Flies were raised at 25 °C. For targeted misexpression we used the UAS/GAL4 system (24). UAS strains used were: UAS-CycC-RNAi (VDRC, 27937 and 48834), UAS-CG13296-RNAi (VDRC, 106770 and 17132), UAS-FLAG-CycC and UAS-FLAG-CG13296 (this study). The FLPout system (14), in conjunction with the ey-FLP line (13) was used for FLAG-CG13296 overexpression in the third instar eye-antennal imaginal discs. The lgmr-Gal4 was used to overexpress the different constructs in photoreceptor cells. The UAS-FLAG-CycC was built as follows: the cDNA of CycC was PCR amplified from the LD35705 clone (DGRC) with primers containing NotI and XhoI restriction sites (GCGGCCGCGGGCAATTTTTGGC, CTCGAGCTAACGCTGAGGCGGTGGT) and clone into the pUAST. After sequencing, the FLAG tag was inserted as a linker with EcoRI and NotI restriction sites (AATTCATGGACTACAAGGACGACGATGACAAGGC, GGCCGCCTTGTCATCGTCCTGTAGTCCATG). The UAS-FLAG-CG13296 was built as follows: the cDNA of CG13296 was PCR amplified from the RT01047 clone (DGRC) with primers containing NotI and XhoI restriction sites (GCGGCCGCACACACGACAGCTCAACTG, CTCGAGCTAGCTGGATTTCGAAGA) and clone into the pUAST. The FLAG tag was inserted as a linker with EcoRI and NotI restriction sites and after sequencing, both constructs were then processed for standard P-element transgenesis (BestGene, Chino Hills, CA).

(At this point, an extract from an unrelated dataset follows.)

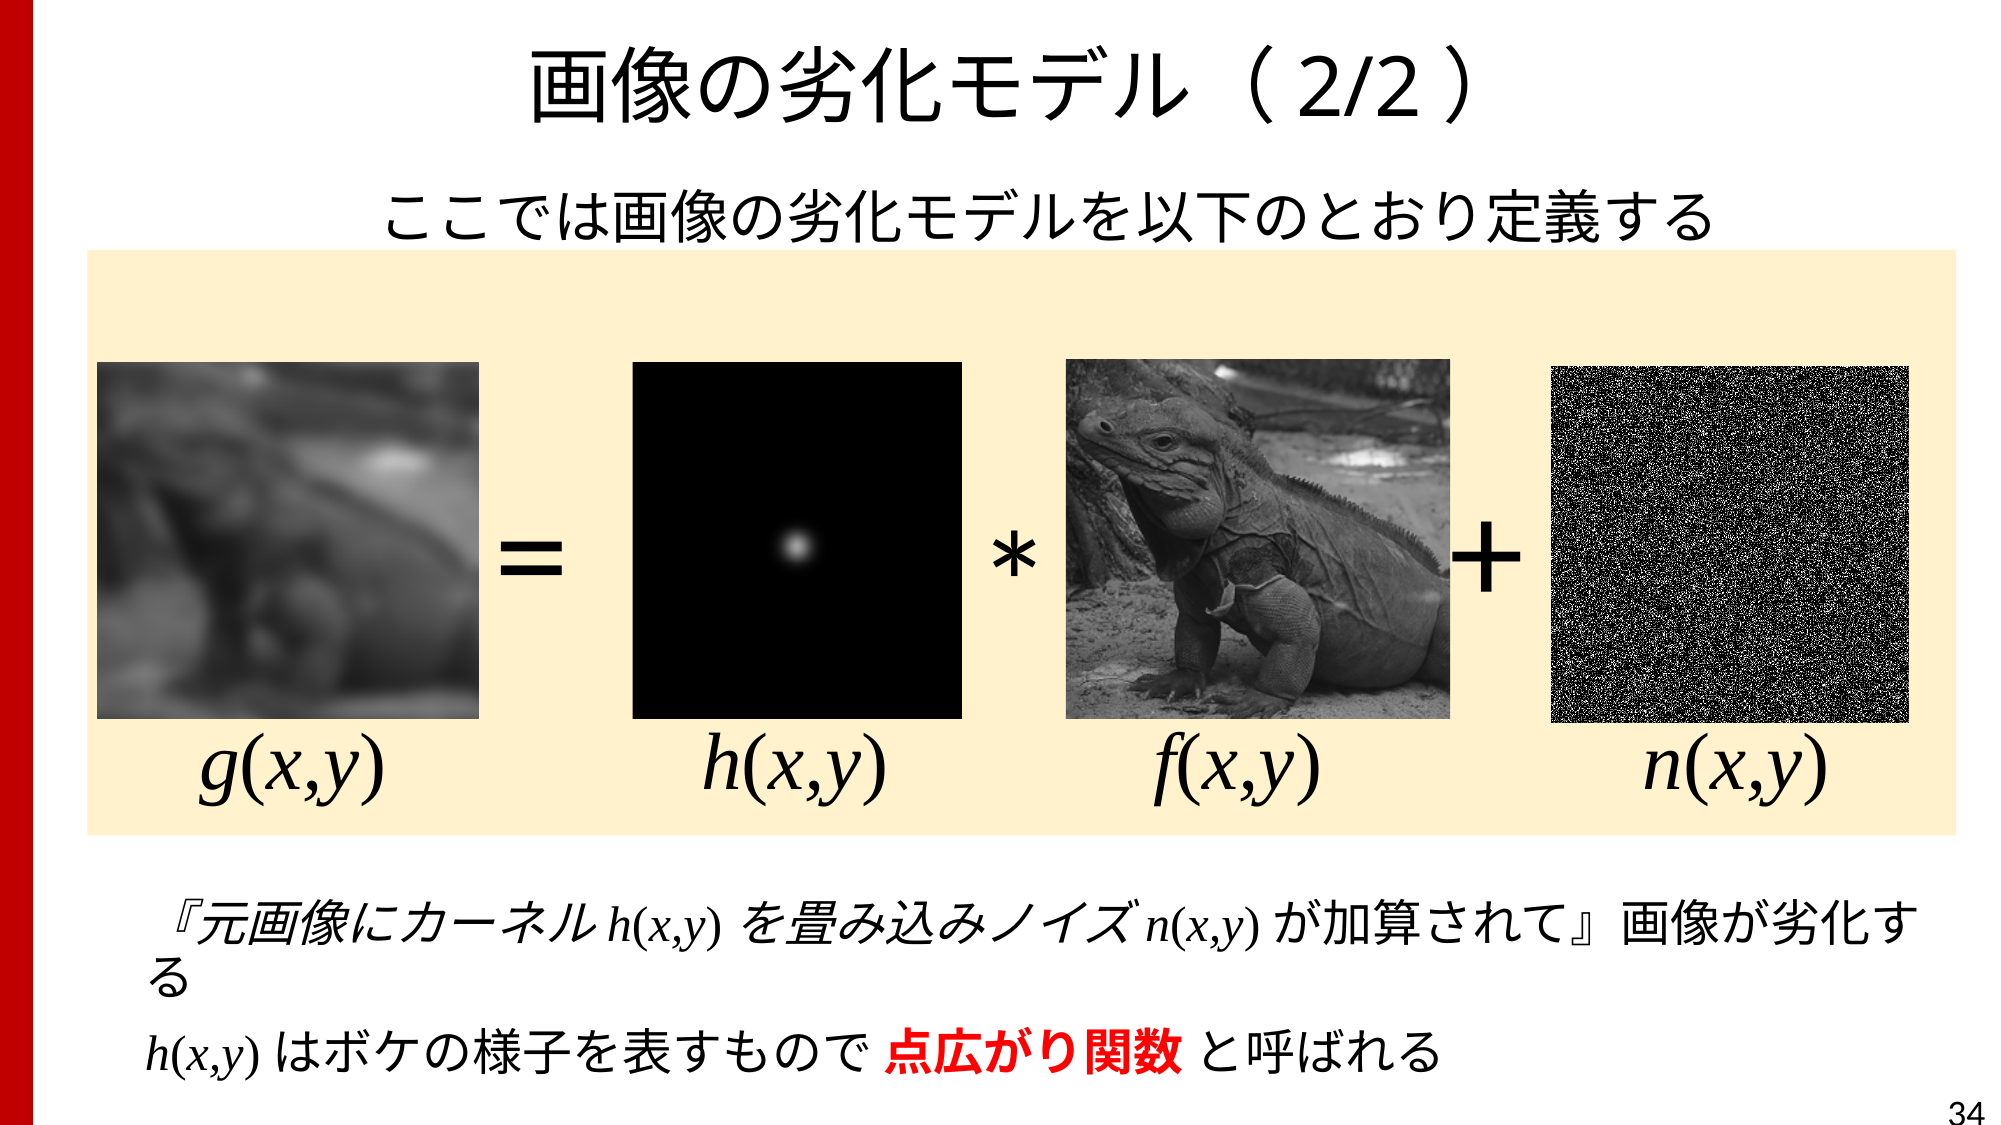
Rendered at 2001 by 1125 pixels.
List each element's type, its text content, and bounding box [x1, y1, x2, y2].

The samples were sputter coated with an approximative 10 nm thick gold film and then examined under a scanning electron microscope (Hitachi S4000, at COMET, MRI facilities at INM, Montpellier, France) using a lens detector with an acceleration voltage of 10 kV at calibrated magnifications.
Acknowledgements
We thank all the family members who participated in this study. We acknowledge the support from the INSERM. We address special thanks to SOS Rétinite Pigmentaire foundation, which supports fellowship for GM. WJ received financial support from Fondation de France (programme Berthe Fouassier). We would like to thank the French Institute of Bioinformatics (IFB, ANR-11-INBS-0013) for providing storage and computing resources on its national life science Cloud. IFB acknowledges funding by the call ‘Infrastructures in Biology and Health’ in the framework of the French ‘Investments for the Future’ (ANR-11-INBS-0013) initiative, and EU H2020 projects CYCLONE (644925), EXCELERATE (676559) and EGI-Engage (654142). IFB is the French ELIXIR node. Patrick Carroll, a native English speaker made English corrections of the manuscript.
Conflict of Interest statement. None declared.
Funding
Laboratory of Excellence GENMED (Medical Genomics) grant no. ANR-10-LABX-0013 managed by the National Research Agency (ANR) part of the Investment for the Future program.